Les trois pays de l’Alliance des États du Sahel franchissent une nouvelle étape dans leur rupture avec les institutions internationales. Après avoir annoncé leur décision l’an dernier, Bamako, Ouagadougou et Niamey ont officiellement notifié leur retrait de la Cour pénale internationale. Une décision qui nourrit un débat majeur sur la justice internationale et la lutte contre l’impunité en Afrique.
Le Mali, le Burkina Faso et le Niger ont officiellement engagé leur retrait de la Cour pénale internationale (CPI), quelques jours après la formalisation de la même démarche par Niamey. Les trois États membres de l’Alliance des États du Sahel (AES) ont adressé, le 24 juin, une notification officielle au secrétaire général des Nations unies, qui en a pris acte le 30 juin.
Cette décision concrétise une annonce politique formulée conjointement par les trois gouvernements en septembre 2025. À l’époque, les autorités de l’AES avaient exprimé leur volonté de quitter la juridiction internationale et avaient évoqué la création future d’un mécanisme judiciaire propre à l’espace sahélien.
Une défiance assumée envers la justice internationale
Dans leurs notifications, les trois États dénoncent une institution qu’ils estiment devenue partiale et instrumentalisée à des fins politiques. Les autorités considèrent que la CPI ne respecte plus les principes d’impartialité et d’objectivité qui fondent son mandat et l’accusent de politiser la défense des droits humains.
Cette critique s’inscrit dans une ligne politique désormais constante des gouvernements militaires de Bamako, Ouagadougou et Niamey, qui contestent également les rapports de plusieurs organisations internationales et ONG documentant les violations des droits humains ainsi que les restrictions des libertés publiques dans les trois pays.
Un retrait qui ne prendra effet qu’en 2027
Conformément au Statut de Rome, le retrait ne deviendra effectif qu’un an après la notification officielle, soit le 24 juin 2027.
Durant cette période transitoire, le Mali, le Burkina Faso et le Niger demeurent pleinement liés par leurs obligations envers la Cour et doivent continuer à coopérer avec ses enquêtes et procédures en cours.
Cette règle vise précisément à empêcher qu’un État ne puisse se soustraire immédiatement à la compétence de la juridiction internationale lorsqu’une enquête est ouverte ou susceptible de l’être.
Les enquêtes en cours restent maintenues
Le retrait n’interrompt pas les procédures actuellement engagées.
Le cas du Mali demeure particulièrement sensible. Plusieurs enquêtes relatives aux crimes commis lors de l’occupation du nord du pays en 2012 et 2013, notamment à Tombouctou, restent ouvertes devant la CPI.
Une fois le retrait effectif, la Cour conservera néanmoins certaines possibilités d’intervention.

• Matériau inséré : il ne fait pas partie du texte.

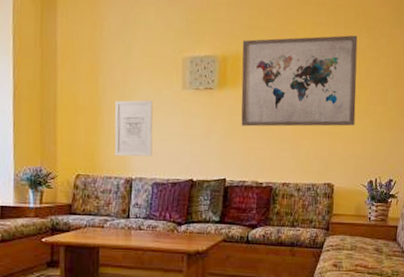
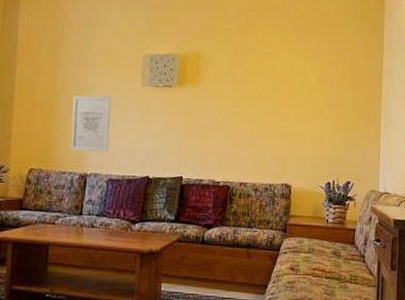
wall art: present [241,35,358,127] -> none [199,39,316,127]

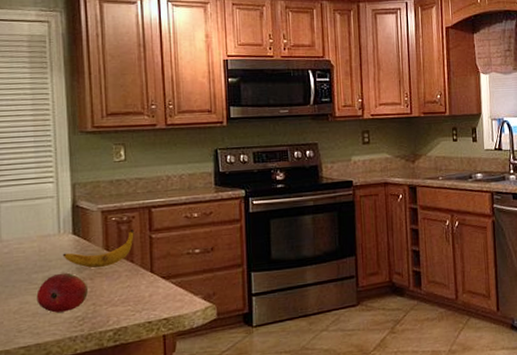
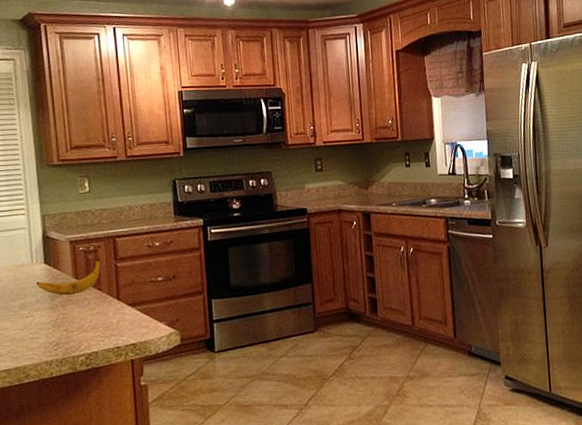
fruit: present [36,273,88,313] -> none [14,300,60,338]

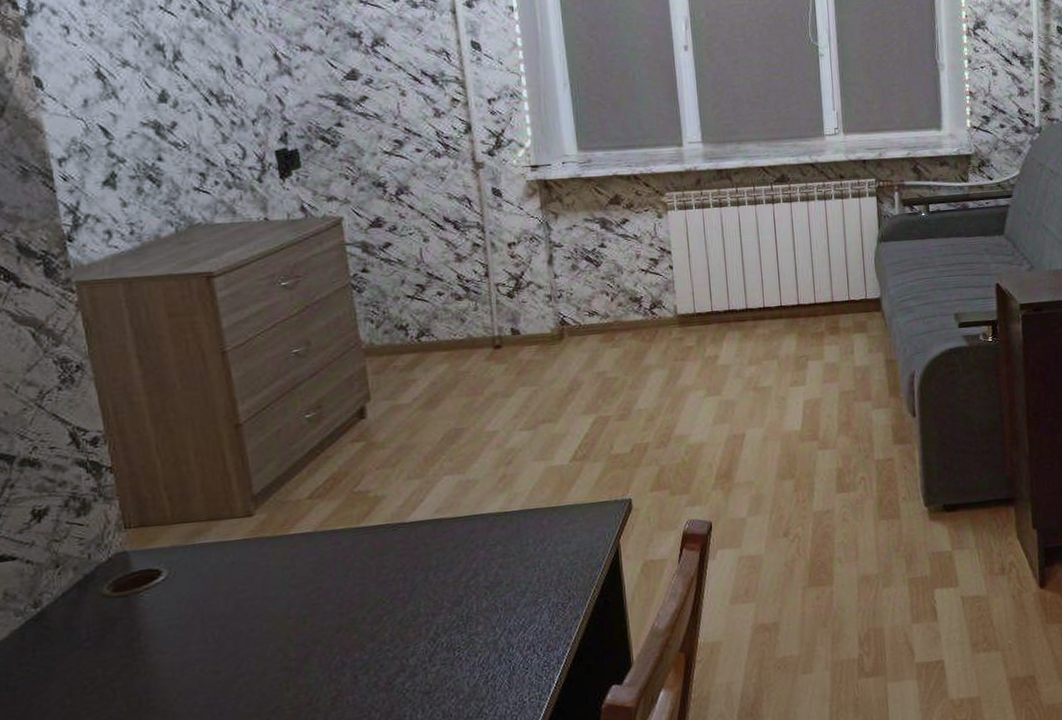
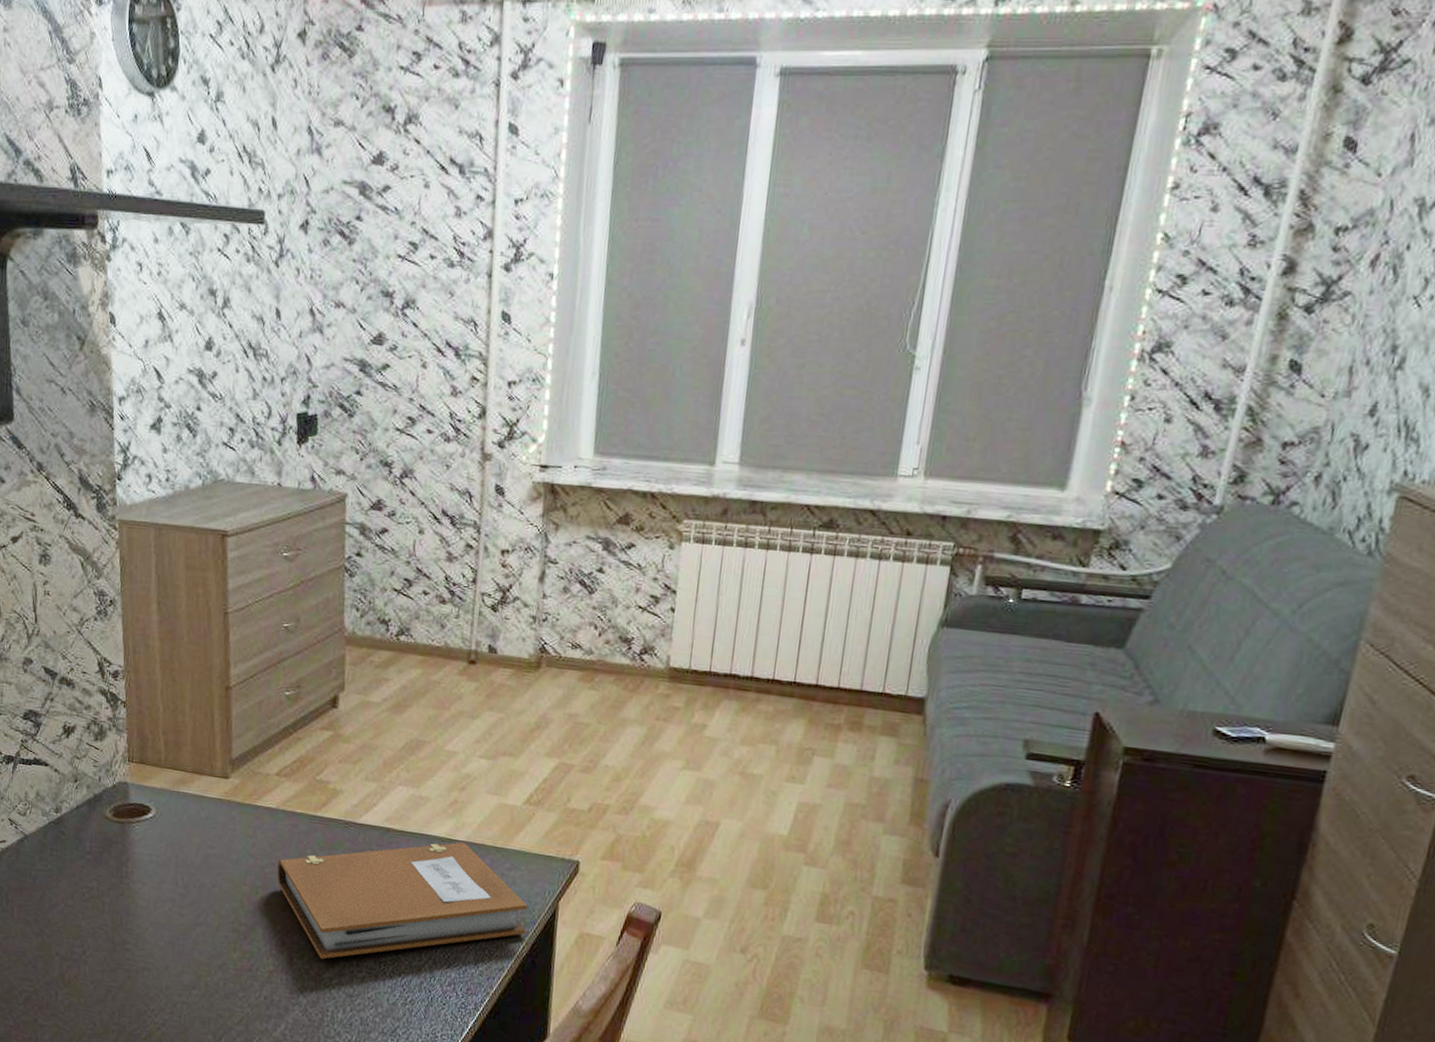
notebook: none [324,511,593,667] -> present [277,841,528,959]

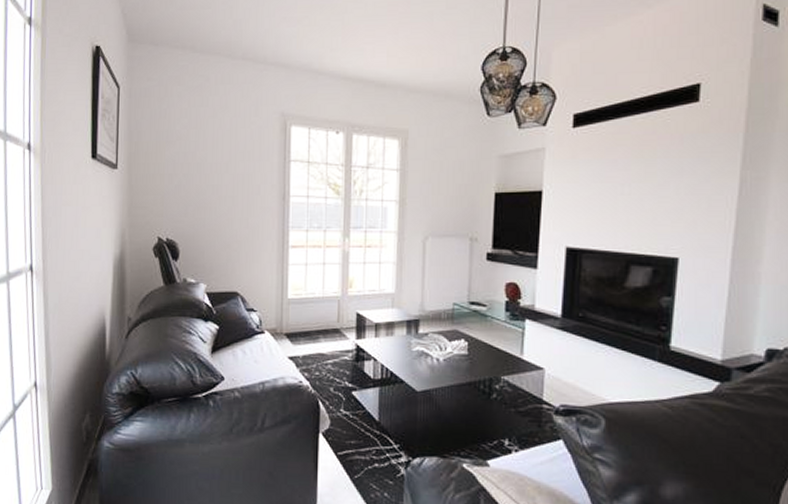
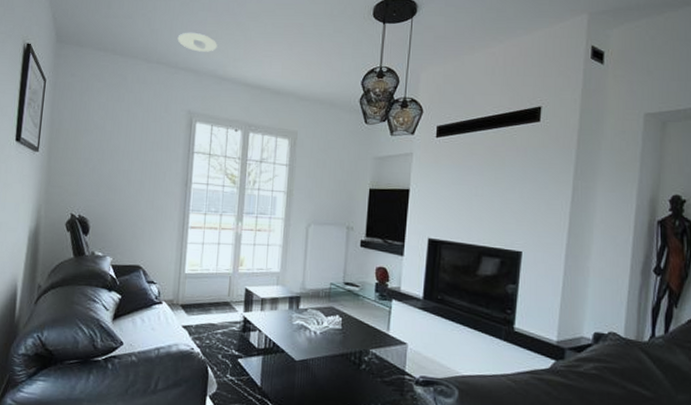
recessed light: none [264,20,311,43] -> present [177,32,217,52]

Le Conseil de sécurité des Nations unies pourra toujours saisir la CPI concernant des situations impliquant des crimes contre l’humanité, des crimes de guerre, un génocide ou un crime d’agression, sous réserve qu’aucun des cinq membres permanents n’exerce son droit de veto.
Un impact politique pour l’Afrique au sein de la CPI
Au-delà de sa portée juridique, cette décision modifie également l’équilibre institutionnel de la Cour.

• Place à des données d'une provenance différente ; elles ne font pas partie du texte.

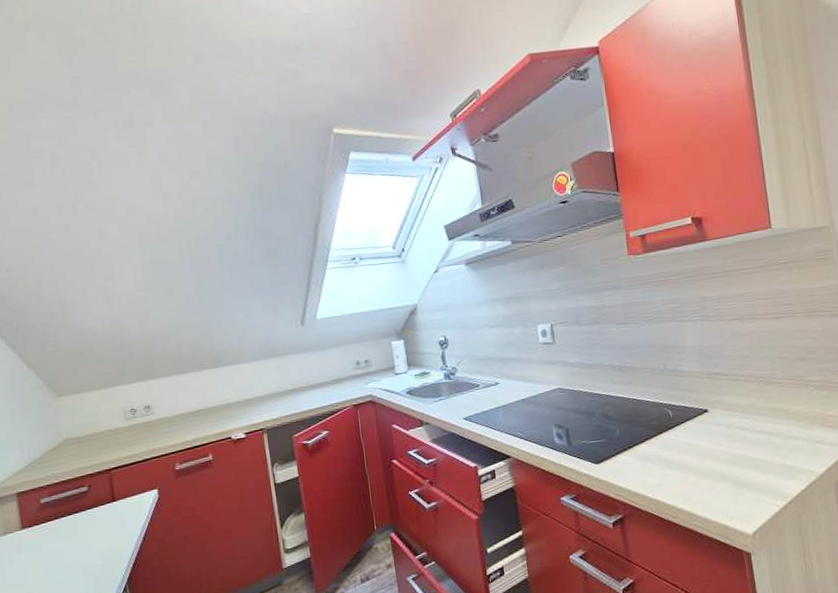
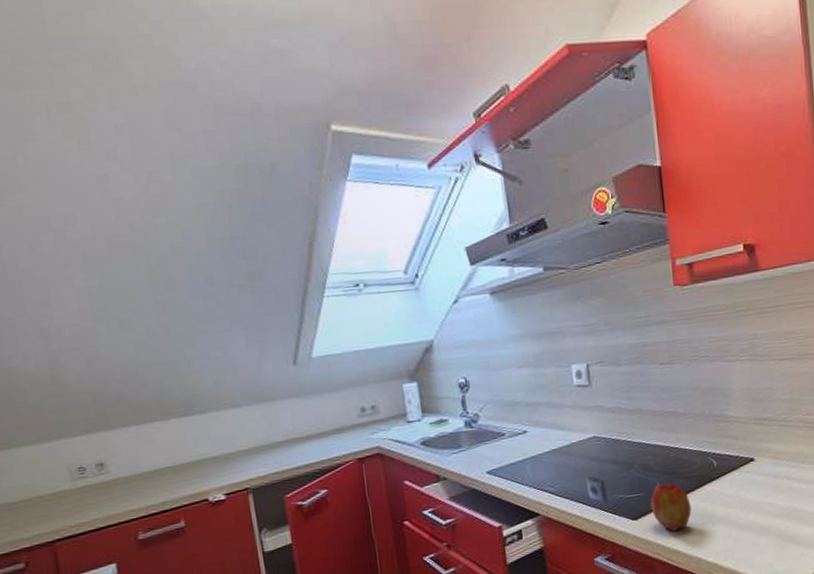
apple: none [611,426,650,475] -> present [650,478,692,532]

Avec le départ du Mali, du Burkina Faso et du Niger, le groupe africain au sein de l’Assemblée des États parties passera de 33 à 30 membres sur les 125 États actuellement représentés.
L’Afrique conservera toutefois son statut de principal bloc régional au sein de cette assemblée, chargée notamment de l’élection des juges, du procureur et des principales orientations budgétaires et institutionnelles de la Cour.
Une nouvelle étape dans l’affirmation de l’AES
Cette décision s’inscrit dans la stratégie plus large menée par l’Alliance des États du Sahel visant à renforcer sa souveraineté politique, diplomatique et judiciaire.
Depuis leur rupture avec la Communauté économique des États de l’Afrique de l’Ouest, les trois pays multiplient les initiatives destinées à bâtir des institutions communes et à réduire leur dépendance vis-à-vis des organisations internationales qu’ils jugent incompatibles avec leurs priorités souverainistes.
Le retrait de la CPI constitue ainsi un nouveau jalon dans la recomposition institutionnelle engagée par l’AES, dont les conséquences diplomatiques et judiciaires continueront d’alimenter les débats sur l’avenir de la justice pénale internationale en Afrique.